For updates, Iceberg tables rely on equality deletes followed by inserts to represent changes, while schema evolution ensures that new columns propagate automatically through the pipeline from Debezium to Kafka, into Flink, and finally to Iceberg, using field identifiers for compatibility. - Configuring Kafka and Debezium for CDC
The pipeline typically uses one Kafka topic per source table, configured with both compaction (keeping only the last event per key) and retention (preserving enough history for replays or backfills).
Serialization formats like Avro or JSON carry essential metadata, including the operation type (create, update, delete, read), timestamps, and source offsets. Every event must have a well-defined key, and in cases where the source table lacks a natural primary key, a synthetic key is introduced for CDC correctness. - Using Flink for Event Time and State Management
Flink processes events based on event time rather than arrival time, using watermarks to handle late events while keeping state growth under control.
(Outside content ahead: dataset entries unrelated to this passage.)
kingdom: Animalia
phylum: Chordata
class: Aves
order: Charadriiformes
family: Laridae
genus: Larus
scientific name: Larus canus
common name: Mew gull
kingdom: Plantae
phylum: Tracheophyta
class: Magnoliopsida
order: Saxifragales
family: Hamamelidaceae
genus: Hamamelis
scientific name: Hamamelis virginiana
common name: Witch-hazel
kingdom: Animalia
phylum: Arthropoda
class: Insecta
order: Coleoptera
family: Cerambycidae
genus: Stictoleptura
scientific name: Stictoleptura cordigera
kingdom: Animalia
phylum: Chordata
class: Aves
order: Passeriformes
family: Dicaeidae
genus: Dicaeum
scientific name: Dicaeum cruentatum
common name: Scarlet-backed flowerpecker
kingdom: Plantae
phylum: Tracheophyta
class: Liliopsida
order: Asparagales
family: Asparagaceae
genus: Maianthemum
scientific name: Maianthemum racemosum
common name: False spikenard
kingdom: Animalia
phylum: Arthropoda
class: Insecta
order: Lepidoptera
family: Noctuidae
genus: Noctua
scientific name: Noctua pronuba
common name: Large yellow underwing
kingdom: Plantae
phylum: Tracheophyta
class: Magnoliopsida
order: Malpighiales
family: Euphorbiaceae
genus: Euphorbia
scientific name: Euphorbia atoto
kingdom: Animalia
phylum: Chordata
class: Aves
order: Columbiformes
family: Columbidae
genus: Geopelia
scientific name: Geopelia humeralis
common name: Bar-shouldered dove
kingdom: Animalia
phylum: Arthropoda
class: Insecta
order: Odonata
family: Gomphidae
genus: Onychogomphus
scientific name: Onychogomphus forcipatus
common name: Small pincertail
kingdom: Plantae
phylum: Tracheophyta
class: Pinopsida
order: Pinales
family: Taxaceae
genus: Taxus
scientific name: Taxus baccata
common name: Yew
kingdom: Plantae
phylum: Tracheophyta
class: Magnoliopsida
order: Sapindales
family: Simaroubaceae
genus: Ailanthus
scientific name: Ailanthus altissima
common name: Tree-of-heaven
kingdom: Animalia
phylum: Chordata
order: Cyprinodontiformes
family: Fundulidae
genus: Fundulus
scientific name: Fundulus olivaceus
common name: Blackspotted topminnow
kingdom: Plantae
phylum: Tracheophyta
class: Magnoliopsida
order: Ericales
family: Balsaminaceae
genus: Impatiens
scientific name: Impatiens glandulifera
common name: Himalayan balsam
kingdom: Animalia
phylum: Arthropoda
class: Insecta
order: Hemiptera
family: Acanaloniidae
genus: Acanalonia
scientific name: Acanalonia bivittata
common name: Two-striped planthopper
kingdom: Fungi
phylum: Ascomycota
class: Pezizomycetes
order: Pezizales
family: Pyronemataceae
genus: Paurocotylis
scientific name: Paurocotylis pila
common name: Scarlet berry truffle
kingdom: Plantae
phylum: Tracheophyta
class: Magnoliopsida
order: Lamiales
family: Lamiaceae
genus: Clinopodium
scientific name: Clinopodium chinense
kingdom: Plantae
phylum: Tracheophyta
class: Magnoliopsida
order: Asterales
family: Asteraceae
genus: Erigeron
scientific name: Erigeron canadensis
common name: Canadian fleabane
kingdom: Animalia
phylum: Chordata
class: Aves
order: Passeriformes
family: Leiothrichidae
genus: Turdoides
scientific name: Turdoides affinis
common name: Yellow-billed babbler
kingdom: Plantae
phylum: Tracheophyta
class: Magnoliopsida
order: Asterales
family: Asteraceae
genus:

To ensure correctness, Flink reads only committed Kafka transactions using the read_committed isolation level. Checkpoints store source offsets, sink transaction IDs, and processing state atomically so that the system can recover without data loss or duplication after a failure. - Achieving Exactly-Once Guarantees End-to-End
The pipeline relies on three major components for exactly-once semantics:
Kafka Transactions ensure that only committed events are visible to consumers.
Flink Checkpoints capture consistent snapshots of the processing state, so recovery resumes from the last known good point.
Iceberg’s Two-Phase Commit writes data to a staging area first and atomically updates the table metadata only when the commit succeeds.
If a crash happens between pre-commit and commit, the unreferenced data files are safely garbage-collected, preventing duplicates in the final table.
- Testing for Failure Scenarios
To confirm the pipeline’s robustness, it’s critical to simulate real-world failures. This includes killing a Flink task during a commit, triggering network partitions, introducing backpressure, or restarting with new parallelism settings. Each scenario tests whether the pipeline preserves correctness without data duplication or key reordering. - The Result: Real-Time, Reliable Lakehouse Pipelines
By integrating Debezium, Kafka, Flink, and Iceberg, organisations can build vendor-neutral, real-time CDC pipelines with ACID guarantees on inexpensive object storage. The key lies in orchestrating transactions, checkpoints, and atomic commits correctly. Get these details right, and the system delivers reliable upserts, low-latency queries, and reproducible batch results at scale.